*** Information provided Section Begins ***

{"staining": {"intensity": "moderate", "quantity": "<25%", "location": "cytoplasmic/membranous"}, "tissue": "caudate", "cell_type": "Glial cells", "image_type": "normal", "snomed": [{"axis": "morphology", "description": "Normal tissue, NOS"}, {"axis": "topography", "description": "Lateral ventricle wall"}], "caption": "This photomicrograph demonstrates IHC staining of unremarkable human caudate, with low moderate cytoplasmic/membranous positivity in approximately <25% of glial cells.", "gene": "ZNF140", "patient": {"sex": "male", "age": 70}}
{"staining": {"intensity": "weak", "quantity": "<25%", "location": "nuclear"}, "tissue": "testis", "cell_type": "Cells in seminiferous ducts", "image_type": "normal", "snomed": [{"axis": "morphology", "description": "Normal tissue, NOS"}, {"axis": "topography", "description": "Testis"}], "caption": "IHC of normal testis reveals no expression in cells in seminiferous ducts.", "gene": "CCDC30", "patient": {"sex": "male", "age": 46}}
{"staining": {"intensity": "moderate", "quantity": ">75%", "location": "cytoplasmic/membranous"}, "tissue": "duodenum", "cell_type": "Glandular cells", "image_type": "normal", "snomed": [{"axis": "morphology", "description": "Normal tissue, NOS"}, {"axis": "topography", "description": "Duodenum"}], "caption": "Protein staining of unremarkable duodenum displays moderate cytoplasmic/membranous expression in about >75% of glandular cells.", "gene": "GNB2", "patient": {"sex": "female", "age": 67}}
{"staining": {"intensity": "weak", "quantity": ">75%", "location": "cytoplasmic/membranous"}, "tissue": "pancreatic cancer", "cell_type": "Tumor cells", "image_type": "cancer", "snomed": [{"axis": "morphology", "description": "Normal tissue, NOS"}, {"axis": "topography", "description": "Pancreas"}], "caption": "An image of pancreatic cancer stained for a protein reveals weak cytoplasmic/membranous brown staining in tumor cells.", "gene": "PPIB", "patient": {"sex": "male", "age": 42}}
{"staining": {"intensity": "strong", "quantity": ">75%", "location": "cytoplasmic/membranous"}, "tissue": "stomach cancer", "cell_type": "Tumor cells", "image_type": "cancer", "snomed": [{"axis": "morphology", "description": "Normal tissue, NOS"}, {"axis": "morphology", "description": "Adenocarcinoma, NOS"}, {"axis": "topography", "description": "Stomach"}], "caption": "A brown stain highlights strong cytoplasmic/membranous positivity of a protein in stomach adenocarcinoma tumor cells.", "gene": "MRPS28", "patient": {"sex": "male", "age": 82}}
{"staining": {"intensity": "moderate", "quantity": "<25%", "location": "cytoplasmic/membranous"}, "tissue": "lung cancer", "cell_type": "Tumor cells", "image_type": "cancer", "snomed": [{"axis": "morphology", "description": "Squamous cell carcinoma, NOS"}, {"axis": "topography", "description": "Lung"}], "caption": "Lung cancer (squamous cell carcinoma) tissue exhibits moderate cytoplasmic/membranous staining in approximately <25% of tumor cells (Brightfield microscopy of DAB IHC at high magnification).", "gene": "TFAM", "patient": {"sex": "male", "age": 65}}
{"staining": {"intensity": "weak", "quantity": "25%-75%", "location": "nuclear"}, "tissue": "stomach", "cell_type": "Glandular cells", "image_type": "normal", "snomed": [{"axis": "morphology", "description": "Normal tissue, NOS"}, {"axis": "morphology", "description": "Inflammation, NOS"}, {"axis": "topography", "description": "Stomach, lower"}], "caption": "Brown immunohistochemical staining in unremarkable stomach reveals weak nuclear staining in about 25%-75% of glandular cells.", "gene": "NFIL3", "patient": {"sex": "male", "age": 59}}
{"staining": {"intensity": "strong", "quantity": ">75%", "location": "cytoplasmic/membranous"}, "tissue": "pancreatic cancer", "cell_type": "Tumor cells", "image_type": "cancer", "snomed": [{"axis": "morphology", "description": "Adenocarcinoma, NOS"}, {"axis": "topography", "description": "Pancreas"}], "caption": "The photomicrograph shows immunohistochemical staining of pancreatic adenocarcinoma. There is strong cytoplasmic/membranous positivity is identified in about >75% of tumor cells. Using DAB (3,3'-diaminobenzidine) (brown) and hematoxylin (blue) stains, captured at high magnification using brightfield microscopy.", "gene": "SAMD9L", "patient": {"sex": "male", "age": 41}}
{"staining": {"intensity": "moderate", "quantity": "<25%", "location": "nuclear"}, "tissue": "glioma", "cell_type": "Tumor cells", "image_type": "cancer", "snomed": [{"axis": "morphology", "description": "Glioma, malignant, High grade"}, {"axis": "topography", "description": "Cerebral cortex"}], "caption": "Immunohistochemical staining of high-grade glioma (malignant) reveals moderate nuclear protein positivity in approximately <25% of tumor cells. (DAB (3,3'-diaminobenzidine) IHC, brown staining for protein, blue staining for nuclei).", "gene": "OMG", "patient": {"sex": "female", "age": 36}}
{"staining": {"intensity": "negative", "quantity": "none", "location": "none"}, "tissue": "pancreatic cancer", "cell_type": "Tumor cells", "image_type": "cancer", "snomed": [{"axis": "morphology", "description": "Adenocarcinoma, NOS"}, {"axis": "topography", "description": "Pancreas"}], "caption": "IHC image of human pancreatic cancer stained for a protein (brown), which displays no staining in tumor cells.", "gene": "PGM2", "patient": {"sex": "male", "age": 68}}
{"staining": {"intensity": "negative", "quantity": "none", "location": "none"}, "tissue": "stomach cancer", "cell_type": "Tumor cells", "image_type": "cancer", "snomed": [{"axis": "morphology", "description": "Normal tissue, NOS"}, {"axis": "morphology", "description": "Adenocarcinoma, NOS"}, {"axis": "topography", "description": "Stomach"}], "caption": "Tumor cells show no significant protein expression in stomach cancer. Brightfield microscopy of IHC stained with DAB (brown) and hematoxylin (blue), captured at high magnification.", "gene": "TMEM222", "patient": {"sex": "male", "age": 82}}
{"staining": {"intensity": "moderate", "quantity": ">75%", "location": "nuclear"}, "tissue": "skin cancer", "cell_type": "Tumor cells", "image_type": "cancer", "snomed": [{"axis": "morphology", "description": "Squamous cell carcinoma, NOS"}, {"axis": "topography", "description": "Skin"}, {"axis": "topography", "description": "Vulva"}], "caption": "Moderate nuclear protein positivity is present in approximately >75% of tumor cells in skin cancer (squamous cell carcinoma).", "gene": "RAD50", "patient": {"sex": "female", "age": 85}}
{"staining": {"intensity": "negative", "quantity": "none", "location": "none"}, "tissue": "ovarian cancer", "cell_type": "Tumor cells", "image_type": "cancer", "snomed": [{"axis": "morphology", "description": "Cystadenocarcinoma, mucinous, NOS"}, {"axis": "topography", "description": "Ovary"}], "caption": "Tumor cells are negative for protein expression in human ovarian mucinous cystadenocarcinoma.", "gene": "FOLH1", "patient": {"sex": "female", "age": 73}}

*** Information provided Section Ends ***

## Exercise goal
Look through the entries and return each line that has the word "with" in it.

## Answer space
{"staining": {"intensity": "moderate", "quantity": "<25%", "location": "cytoplasmic/membranous"}, "tissue": "caudate", "cell_type": "Glial cells", "image_type": "normal", "snomed": [{"axis": "morphology", "description": "Normal tissue, NOS"}, {"axis": "topography", "description": "Lateral ventricle wall"}], "caption": "This photomicrograph demonstrates IHC staining of unremarkable human caudate, with low moderate cytoplasmic/membranous positivity in approximately <25% of glial cells.", "gene": "ZNF140", "patient": {"sex": "male", "age": 70}}
{"staining": {"intensity": "negative", "quantity": "none", "location": "none"}, "tissue": "stomach cancer", "cell_type": "Tumor cells", "image_type": "cancer", "snomed": [{"axis": "morphology", "description": "Normal tissue, NOS"}, {"axis": "morphology", "description": "Adenocarcinoma, NOS"}, {"axis": "topography", "description": "Stomach"}], "caption": "Tumor cells show no significant protein expression in stomach cancer. Brightfield microscopy of IHC stained with DAB (brown) and hematoxylin (blue), captured at high magnification.", "gene": "TMEM222", "patient": {"sex": "male", "age": 82}}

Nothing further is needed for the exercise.